# Extremely Negative Review of Alii Kai II



## Kauai Kid (Mar 29, 2012)

After reading the review I doubt anyone would ever exchange into Alii Kai II.

Please remember that there are three management companies operating Alii Kai II.

1.  Grand Pacific Resorts:  best in my opinion--we own 3 weeks

2.  NaPali Kauai:  Soon to go out of business--we own 2 weeks

3.  Sweet Water:  No personal experience--don't own

The review is useless unless the poster states which management company manages the unit they were so unhappy with.

Sterling


----------



## Ridewithme38 (Mar 29, 2012)

Kauai Kid said:


> After reading the review I doubt anyone would ever exchange into Alii Kai II.
> 
> Please remember that there are three management companies operating Alii Kai II.
> 
> ...



Link to the review?


----------



## MOXJO7282 (Mar 29, 2012)

Also reviews like these are from exchangers who do write most of the bad reviews.

This happens at all resorts big and small because let's face it every resort has a few rooms last on the upgrade list.

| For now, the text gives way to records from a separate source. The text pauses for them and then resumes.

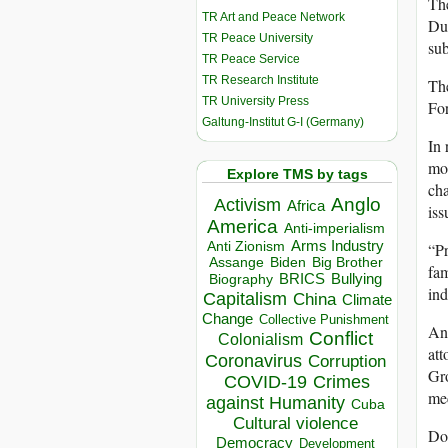
The
TR Art and Peace Network
Dub
TR Peace University
sub
TR Peace Service
TR Research Institute
The
TR University Press
For
Galtung-Institut G-I (Germany)
In 
mon
Explore TMS by tags
cha
Anglo
Activism
Africa
iss
America
Anti-imperialism
Arms Industry
“Pr
Anti Zionism
Biden
Big Brother
Assange
fam
BRICS
Bullying
Biography
in
Capitalism
China
Climate
Change
Collective Punishment
Ang
Conflict
Colonialism
att
Coronavirus
Corruption
Gro
COVID-19
Crimes
mec
against Humanity
Cuba
Cultural violence
Dos
Democracy
Development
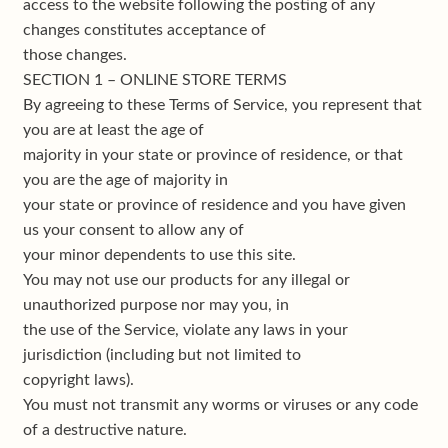
access to the website following the posting of any
changes constitutes acceptance of
those changes.
SECTION 1 – ONLINE STORE TERMS
By agreeing to these Terms of Service, you represent that
you are at least the age of
majority in your state or province of residence, or that
you are the age of majority in
your state or province of residence and you have given
us your consent to allow any of
your minor dependents to use this site.
You may not use our products for any illegal or
unauthorized purpose nor may you, in
the use of the Service, violate any laws in your
jurisdiction (including but not limited to
copyright laws).
You must not transmit any worms or viruses or any code
of a destructive nature.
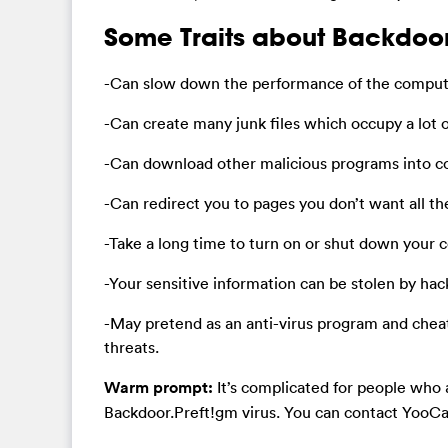
Some Traits about Backdoor
-Can slow down the performance of the compute
-Can create many junk files which occupy a lot o
-Can download other malicious programs into 
-Can redirect you to pages you don’t want all t
-Take a long time to turn on or shut down your
-Your sensitive information can be stolen by hac
-May pretend as an anti-virus program and chea
threats.
Warm prompt:
It’s complicated for people who 
Backdoor.Preft!gm virus. You can contact YooCar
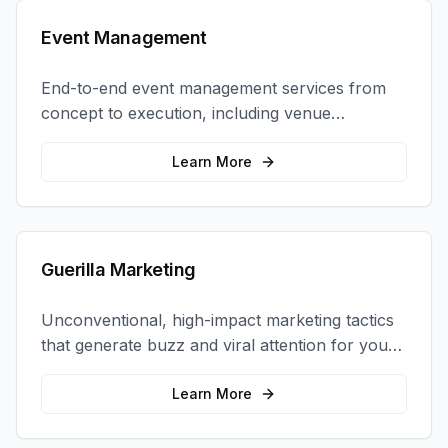
Event Management
End-to-end event management services from
concept to execution, including venue
selection, logistics, staffing, and on-site
coordination.
Learn More
Guerilla Marketing
Unconventional, high-impact marketing tactics
that generate buzz and viral attention for your
brand in unexpected ways.
Learn More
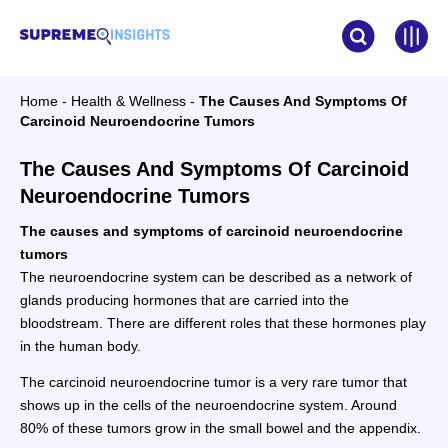
Home
-
Health & Wellness
-
The Causes And Symptoms Of
Carcinoid Neuroendocrine Tumors
The Causes And Symptoms Of Carcinoid
Neuroendocrine Tumors
The causes and symptoms of carcinoid neuroendocrine
tumors
The neuroendocrine system can be described as a network of
glands producing hormones that are carried into the
bloodstream. There are different roles that these hormones play
in the human body.
The carcinoid neuroendocrine tumor is a very rare tumor that
shows up in the cells of the neuroendocrine system. Around
80% of these tumors grow in the small bowel and the appendix.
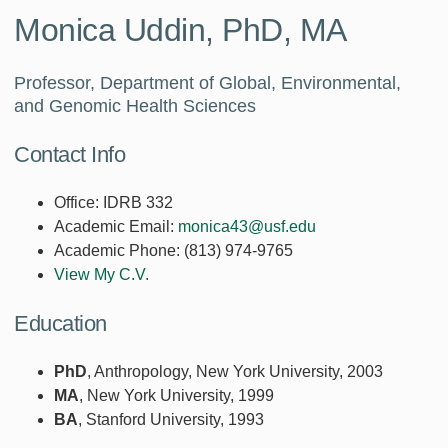
Monica Uddin, PhD, MA
Professor, Department of Global, Environmental,
and Genomic Health Sciences
Contact Info
Office:
IDRB 332
Academic Email:
monica43@usf.edu
Academic Phone:
(813) 974-9765
View My C.V.
Education
PhD
, Anthropology, New York University, 2003
MA
, New York University, 1999
BA
, Stanford University, 1993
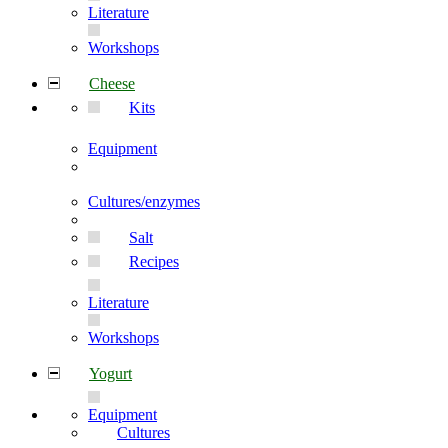
Literature
Workshops
Cheese
Kits
Equipment
Cultures/enzymes
Salt
Recipes
Literature
Workshops
Yogurt
Equipment
Cultures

The question is how many rooms are like that? At Marriott and the like it seems to be managed better than these smaller resorts that sometimes don't fund reserve fees properly and therefore suffer quality issues sometimes.


----------



## Kauai Kid (Mar 29, 2012)

Ridewithme38 said:


> Link to the review?



Check TUG resort data bases


----------



## Kauai Kid (Mar 29, 2012)

The point I was trying to make, apparently unsuccessfully, was in essence there are three different resorts all named Alii Kai II.

The guy is bad mouthing all three by not stating which management company is doing such a poor job.

Sterling


----------



## aliikai2 (Mar 29, 2012)

*This is about the resort Alii Kai2  phew,*

From the title I though it could be about me:ignore:   

Greg


----------



## dougp26364 (Mar 29, 2012)

Kauai Kid said:


> The point I was trying to make, apparently unsuccessfully, was in essence there are three different resorts all named Alii Kai II.
> 
> The guy is bad mouthing all three by not stating which management company is doing such a poor job.
> 
> Sterling



There's a good chance he might not know which management company was involved. There's a resort in Branson that has Festive and Summerwind managing two halves of the resort. Just looking at the resort you'd never know.

Personally, I never take just one review. I generally toss out the most glowing review and the worst review just for starters. Then I'll read several more reviews keeping in mind I need to read between the lines. Sometimes a resort gets a trash review over one minor item. For instance, there was a review of French Quarter where the reviewer thought is was a horrible resort because their car was damaged in the parking lot by another driver and FQ management refused to pay for the damages. They gave the resort poor reviews in every aspect, largely because they were ticked about that one incident.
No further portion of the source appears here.